The interactive materials are presented in different ways. Often the characteristics of the interactive materials could not be identified from the print, requiring each article to be examined, including the interactive material itself. Often there is no legend to the supplementary files; the content appears in one series of files and the captions in another. The materials may be contained on CDROM supplements which are only issued periodically. In other cases, the entire article is interactive and only the abstract was printed. Sometimes the content is deposited or made available from other sites or in separate databases with links from several journals to the same repository. These variations present processing challenges for MEDLINE.
Currently, PubMed Central includes some supplementary and interactive content. An overall command allowed supplementary and interactive material searchable from PubMed, but there is no distinction between supplementary and interactive. As of last month, there were approximately 21,600 records in PubMed Central with supplementary or interactive material.
Standards for presenting this material, including publication types, are needed. For example, the term “interactive tutorial” could be used for the totally interactive articles. These changes will require modifications to the PubMed Central’s DTD. The PubMed Central Advisory Group will likely advise on these changes. In the meantime, NLM will continue to save all the content, but the migration path for this multimedia remains to be determined.

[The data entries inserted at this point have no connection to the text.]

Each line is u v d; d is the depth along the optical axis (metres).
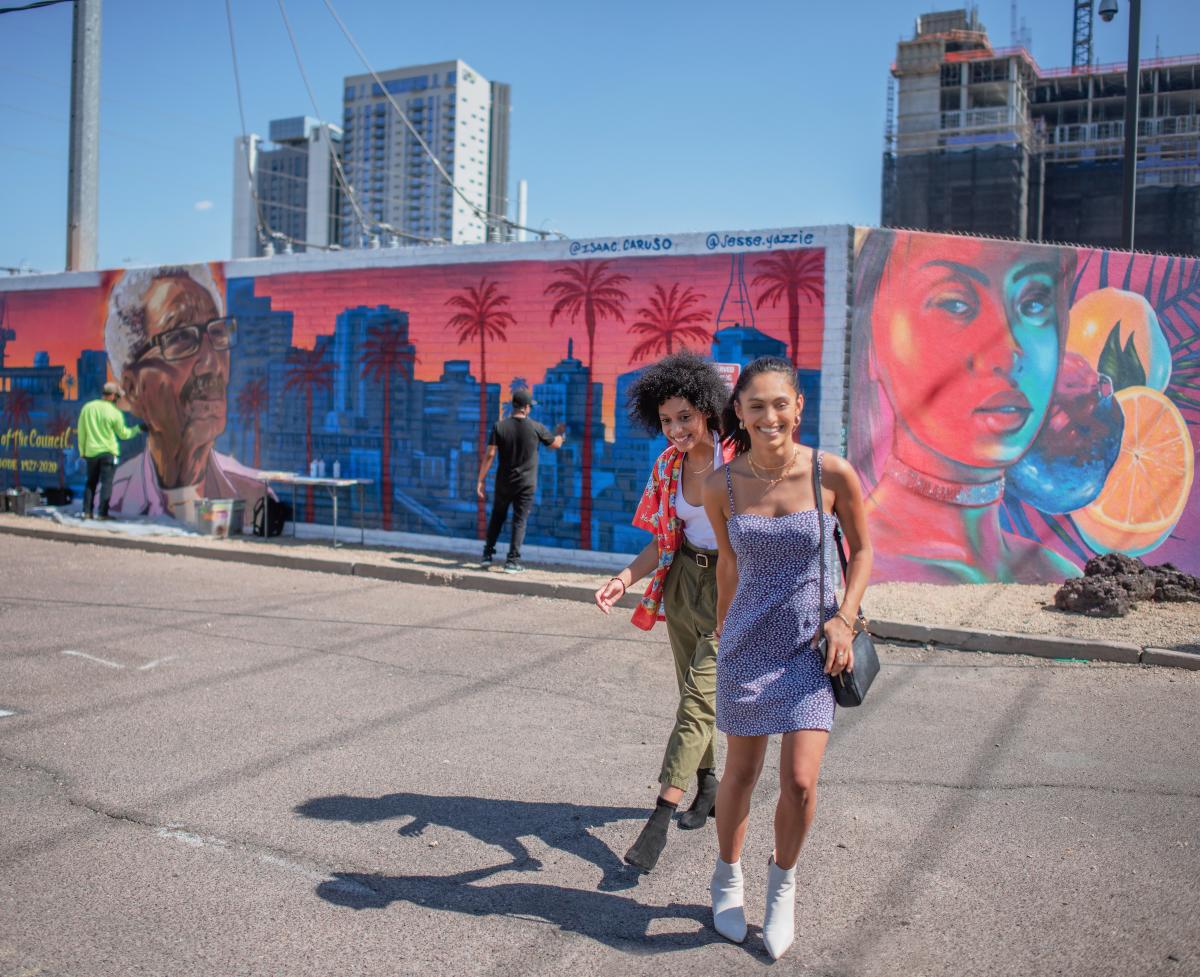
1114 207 80.19
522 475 10.66
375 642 7.79
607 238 11.05
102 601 9.13
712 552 4.09
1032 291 10.24
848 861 4.08
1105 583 8.56
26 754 5.17
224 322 13.70
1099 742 5.61
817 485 3.28
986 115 85.69
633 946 3.40
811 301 10.08
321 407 12.95
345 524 12.80
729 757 3.41
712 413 4.02
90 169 16.62
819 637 3.24
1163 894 3.78
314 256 12.91
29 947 3.32
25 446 15.95
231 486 13.73
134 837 4.21
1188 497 10.54
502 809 4.59
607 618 8.84
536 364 11.49
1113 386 10.40
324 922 3.53
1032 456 10.27
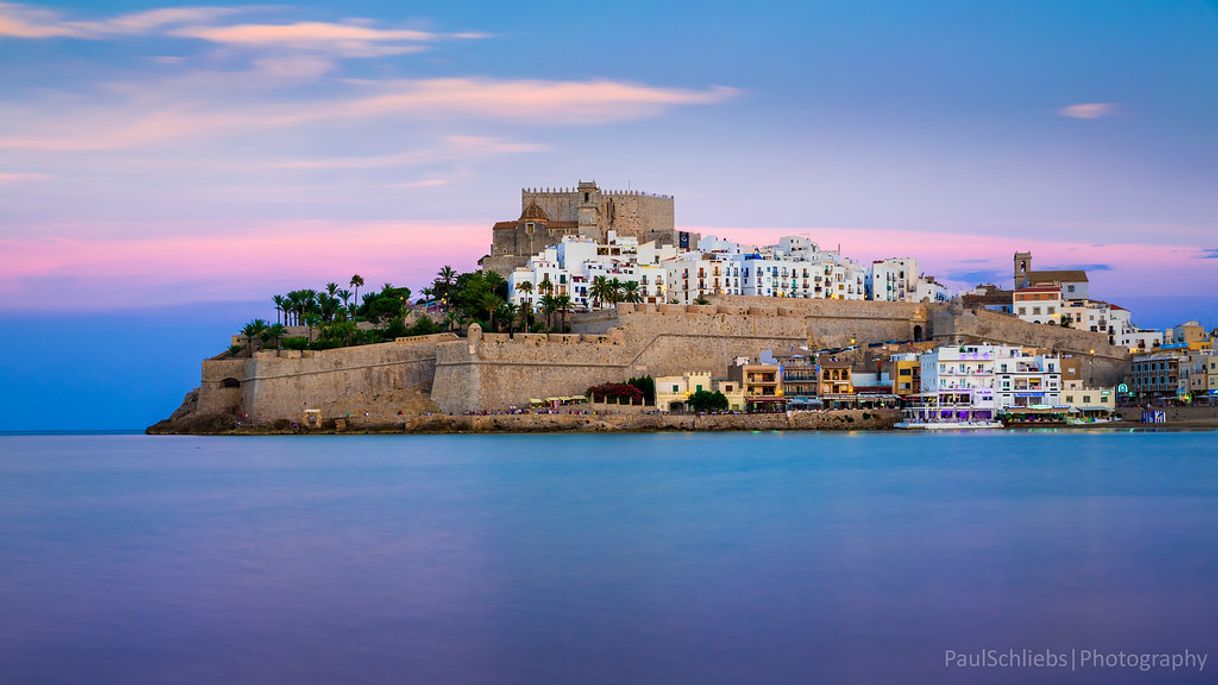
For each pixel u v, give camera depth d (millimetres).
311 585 72250
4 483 143500
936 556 80125
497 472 144625
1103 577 72812
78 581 74625
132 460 183750
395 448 192625
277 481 138000
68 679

Tour of Exhibition Visible Proofs: Forensic Views of the Body (Erika Mills)
NLM’s collections are an important component of its outreach program and are designed not only to increase knowledge and use of NLM information services and collections, but to improve science and health literacy and to promote interest in science-related careers. The current exhibition, which has been very popular given the interest in CSI in the popular media, emphasizes the history of forensics and the different scientific disciplines that contribute to modern forensics. The meeting attendees were given a guided tour and invited to explore the interactive parts of the exhibit on their own.